In [1, p. 62 exercise 3.13] it is requested to prove that the PSD of a real WSS random process is a real even function of frequency. Solution: The PSD of a WSS process is given by the Fourier transform of its autocorrelation function:
 $P_{xx}(f)=\sum\limits_{k=-\infty}^{\infty}r_{xx}[k]e^{-j2\pi f k}.$ (1)

We note that for a real process $x[n]$, $r_{xx}[k]$ will be also real thus we obtain the relations:
 $r^{\ast}_{xx}[k]=r_{xx}[-k]=r_{xx}[k].$ (2)

First let us prove that for a real WSS this function is even. Having the previous relations in mind:
 $P_{xx}(-f)$ $=$ $\sum\limits_{k=-\infty}^{\infty}r_{xx}[k]e^{j2\pi f k}$ $=$ $\sum\limits_{k=-\infty}^{\infty}r_{xx}[-k]e^{j2\pi f k}$

Let $u=-k$ then
 $P_{xx}(-f)$ $=$ $\sum\limits_{u=-\infty}^{\infty}r_{xx}[u]e^{-j2\pi f u}$ $=$ $P_{xx}(f)$ (3)
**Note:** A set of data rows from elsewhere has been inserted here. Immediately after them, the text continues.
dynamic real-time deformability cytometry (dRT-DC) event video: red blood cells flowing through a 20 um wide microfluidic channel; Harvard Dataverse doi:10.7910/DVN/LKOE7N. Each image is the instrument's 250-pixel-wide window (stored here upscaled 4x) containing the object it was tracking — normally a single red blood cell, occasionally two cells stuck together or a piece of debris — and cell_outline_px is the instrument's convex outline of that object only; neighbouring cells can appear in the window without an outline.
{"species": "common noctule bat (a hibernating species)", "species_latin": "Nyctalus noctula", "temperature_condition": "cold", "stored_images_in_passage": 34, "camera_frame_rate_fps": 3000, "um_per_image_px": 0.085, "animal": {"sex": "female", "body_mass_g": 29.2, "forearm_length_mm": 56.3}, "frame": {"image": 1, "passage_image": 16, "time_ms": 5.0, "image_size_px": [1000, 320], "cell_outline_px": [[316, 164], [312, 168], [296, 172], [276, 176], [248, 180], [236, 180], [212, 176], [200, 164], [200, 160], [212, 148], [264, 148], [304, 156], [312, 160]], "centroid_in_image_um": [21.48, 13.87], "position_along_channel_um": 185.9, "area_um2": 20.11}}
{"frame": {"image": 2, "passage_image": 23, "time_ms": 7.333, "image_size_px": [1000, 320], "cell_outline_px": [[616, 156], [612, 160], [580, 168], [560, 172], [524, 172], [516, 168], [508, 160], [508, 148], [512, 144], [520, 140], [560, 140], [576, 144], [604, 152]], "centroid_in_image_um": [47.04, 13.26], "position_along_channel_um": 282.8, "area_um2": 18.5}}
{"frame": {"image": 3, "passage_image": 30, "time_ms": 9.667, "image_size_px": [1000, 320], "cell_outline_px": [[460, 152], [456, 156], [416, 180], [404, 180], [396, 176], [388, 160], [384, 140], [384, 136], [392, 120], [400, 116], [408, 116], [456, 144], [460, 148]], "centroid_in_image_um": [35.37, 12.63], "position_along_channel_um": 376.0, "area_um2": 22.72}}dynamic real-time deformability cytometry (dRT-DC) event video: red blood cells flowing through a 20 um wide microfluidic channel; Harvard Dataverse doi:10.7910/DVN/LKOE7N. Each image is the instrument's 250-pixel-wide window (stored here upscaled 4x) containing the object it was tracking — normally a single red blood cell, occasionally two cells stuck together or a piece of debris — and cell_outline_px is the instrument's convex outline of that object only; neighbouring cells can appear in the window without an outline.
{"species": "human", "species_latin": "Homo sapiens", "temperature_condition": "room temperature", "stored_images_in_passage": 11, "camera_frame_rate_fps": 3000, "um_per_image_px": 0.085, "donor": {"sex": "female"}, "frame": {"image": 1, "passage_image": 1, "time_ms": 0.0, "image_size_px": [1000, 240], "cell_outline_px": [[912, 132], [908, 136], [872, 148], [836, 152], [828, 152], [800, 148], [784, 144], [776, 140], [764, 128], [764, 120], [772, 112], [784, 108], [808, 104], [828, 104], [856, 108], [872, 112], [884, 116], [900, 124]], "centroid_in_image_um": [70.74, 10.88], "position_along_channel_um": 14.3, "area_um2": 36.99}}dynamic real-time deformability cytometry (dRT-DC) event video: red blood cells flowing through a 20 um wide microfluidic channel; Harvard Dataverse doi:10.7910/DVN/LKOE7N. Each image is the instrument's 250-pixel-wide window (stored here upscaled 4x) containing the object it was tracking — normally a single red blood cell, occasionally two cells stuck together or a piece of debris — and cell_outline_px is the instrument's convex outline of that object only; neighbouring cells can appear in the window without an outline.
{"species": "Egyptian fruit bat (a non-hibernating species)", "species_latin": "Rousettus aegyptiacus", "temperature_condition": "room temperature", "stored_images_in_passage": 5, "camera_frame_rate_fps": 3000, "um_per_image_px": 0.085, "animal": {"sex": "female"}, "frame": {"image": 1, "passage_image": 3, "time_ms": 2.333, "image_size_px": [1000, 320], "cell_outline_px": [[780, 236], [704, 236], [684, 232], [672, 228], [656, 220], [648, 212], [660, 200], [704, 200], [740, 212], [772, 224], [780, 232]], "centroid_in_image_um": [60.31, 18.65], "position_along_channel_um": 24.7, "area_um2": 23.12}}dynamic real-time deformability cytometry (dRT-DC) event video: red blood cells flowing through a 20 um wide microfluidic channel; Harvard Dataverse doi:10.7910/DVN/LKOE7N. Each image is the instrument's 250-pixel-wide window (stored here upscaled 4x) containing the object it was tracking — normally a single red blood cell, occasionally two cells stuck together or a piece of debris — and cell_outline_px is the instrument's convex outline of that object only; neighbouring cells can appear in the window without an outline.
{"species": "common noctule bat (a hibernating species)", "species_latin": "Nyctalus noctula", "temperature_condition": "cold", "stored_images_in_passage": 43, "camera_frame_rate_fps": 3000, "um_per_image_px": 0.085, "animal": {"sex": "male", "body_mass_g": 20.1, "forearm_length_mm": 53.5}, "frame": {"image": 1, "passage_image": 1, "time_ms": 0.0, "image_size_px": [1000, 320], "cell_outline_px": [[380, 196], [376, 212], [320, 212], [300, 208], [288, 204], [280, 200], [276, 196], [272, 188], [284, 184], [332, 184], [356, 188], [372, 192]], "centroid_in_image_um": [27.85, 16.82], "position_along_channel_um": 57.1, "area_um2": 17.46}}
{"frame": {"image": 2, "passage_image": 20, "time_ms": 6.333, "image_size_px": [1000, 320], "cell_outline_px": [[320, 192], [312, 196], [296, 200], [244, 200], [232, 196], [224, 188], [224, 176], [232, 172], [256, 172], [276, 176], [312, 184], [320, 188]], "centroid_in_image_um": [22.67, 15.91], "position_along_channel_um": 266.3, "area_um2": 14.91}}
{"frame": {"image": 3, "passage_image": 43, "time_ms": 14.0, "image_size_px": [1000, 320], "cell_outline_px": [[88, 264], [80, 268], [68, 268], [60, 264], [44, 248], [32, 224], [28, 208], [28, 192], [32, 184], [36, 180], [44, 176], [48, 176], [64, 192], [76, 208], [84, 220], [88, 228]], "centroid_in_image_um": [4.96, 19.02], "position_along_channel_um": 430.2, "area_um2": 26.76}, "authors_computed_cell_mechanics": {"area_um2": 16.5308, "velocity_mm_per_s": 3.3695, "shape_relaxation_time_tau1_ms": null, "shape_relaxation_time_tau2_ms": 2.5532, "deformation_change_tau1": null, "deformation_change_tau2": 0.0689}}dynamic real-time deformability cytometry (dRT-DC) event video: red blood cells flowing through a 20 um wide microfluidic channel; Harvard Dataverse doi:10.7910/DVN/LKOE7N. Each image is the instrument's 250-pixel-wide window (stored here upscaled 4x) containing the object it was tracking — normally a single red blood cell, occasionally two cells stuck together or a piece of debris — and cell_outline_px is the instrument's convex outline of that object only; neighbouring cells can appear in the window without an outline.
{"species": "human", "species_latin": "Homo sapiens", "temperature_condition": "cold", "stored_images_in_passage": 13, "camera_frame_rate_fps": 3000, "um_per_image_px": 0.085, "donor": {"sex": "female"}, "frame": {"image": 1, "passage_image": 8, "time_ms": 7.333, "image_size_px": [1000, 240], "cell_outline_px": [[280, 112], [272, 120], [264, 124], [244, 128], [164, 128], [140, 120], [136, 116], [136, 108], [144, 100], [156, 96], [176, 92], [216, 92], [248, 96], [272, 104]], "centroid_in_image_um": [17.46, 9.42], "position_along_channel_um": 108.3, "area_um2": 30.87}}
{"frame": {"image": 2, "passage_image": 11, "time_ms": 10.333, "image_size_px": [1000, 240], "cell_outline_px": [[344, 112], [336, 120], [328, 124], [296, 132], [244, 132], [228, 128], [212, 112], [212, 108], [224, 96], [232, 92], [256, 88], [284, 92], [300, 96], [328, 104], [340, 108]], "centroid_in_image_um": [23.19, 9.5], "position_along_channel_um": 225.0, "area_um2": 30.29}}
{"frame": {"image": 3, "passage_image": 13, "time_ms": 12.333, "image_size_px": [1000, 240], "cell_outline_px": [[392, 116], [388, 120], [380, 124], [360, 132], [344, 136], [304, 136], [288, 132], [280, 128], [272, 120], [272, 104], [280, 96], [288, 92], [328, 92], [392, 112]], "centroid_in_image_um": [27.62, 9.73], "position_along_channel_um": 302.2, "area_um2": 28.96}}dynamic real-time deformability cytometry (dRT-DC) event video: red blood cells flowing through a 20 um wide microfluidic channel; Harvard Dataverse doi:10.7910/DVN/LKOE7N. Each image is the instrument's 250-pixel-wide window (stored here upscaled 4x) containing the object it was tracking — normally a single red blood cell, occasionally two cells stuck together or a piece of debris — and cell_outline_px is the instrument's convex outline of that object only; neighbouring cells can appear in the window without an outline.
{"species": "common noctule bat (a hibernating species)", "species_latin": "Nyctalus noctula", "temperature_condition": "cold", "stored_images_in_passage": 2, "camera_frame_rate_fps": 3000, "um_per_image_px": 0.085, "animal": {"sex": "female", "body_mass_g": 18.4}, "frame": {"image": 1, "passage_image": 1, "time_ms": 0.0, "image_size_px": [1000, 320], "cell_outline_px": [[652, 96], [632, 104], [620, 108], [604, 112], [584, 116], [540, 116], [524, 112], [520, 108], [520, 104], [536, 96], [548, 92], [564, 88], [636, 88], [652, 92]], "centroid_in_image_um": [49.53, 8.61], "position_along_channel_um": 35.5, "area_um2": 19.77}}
Thus we have shown that the PSD is symmetric $P_{xx}(f)=P_{xx}(-f)$. The next step is to show that the PSD is also real. We know that the real part of a complex function is given as one half of the sum of the complex function with its complex conjugate form, that is $Re\left\{P_{xx}(f)\right\}=\frac{1}{2}\left(P_{xx}(f)+P^{\ast}_{xx}(f)\right)$. Let’s determine the complex conjugate of the PSD:
 $P_{xx}^{\ast}(f)$ $=$ $\sum\limits_{k=-\infty}^{\infty}r^{\ast}_{xx}[k]e^{j2\pi f k}$ $=$ $\sum\limits_{k=-\infty}^{\infty}r_{xx}[-k]e^{j2\pi f k}=P_{xx}(-f)=P_{xx}(f)$ (4)

Again relation (2) was used in order to obtain the last result. The real part of the PSD is thus given by
 $Re\left\{P_{xx}(f)\right\}$ $=$ $\frac{1}{2}\left(P_{xx}(f)+P^{\ast}_{xx}(f)\right)$ $=$ $Re\left\{P_{xx}(f)\right\}=\frac{1}{2}\left(P_{xx}(f)+P_{xx}(f)\right)$ $=$ $P_{xx}(f),$

because of (4). So the real part of the PSD $P_{xx}(f)$ is the PSD itself, or stating it in another way: the PSD of a WSS process is real. Thus together with (3) we have shown that the PSD of a real WSS random process is a real even function of frequency. QED.

[1] Steven M. Kay: “Modern Spectral Estimation – Theory and Applications”, Prentice Hall, ISBN: 0-13-598582-X.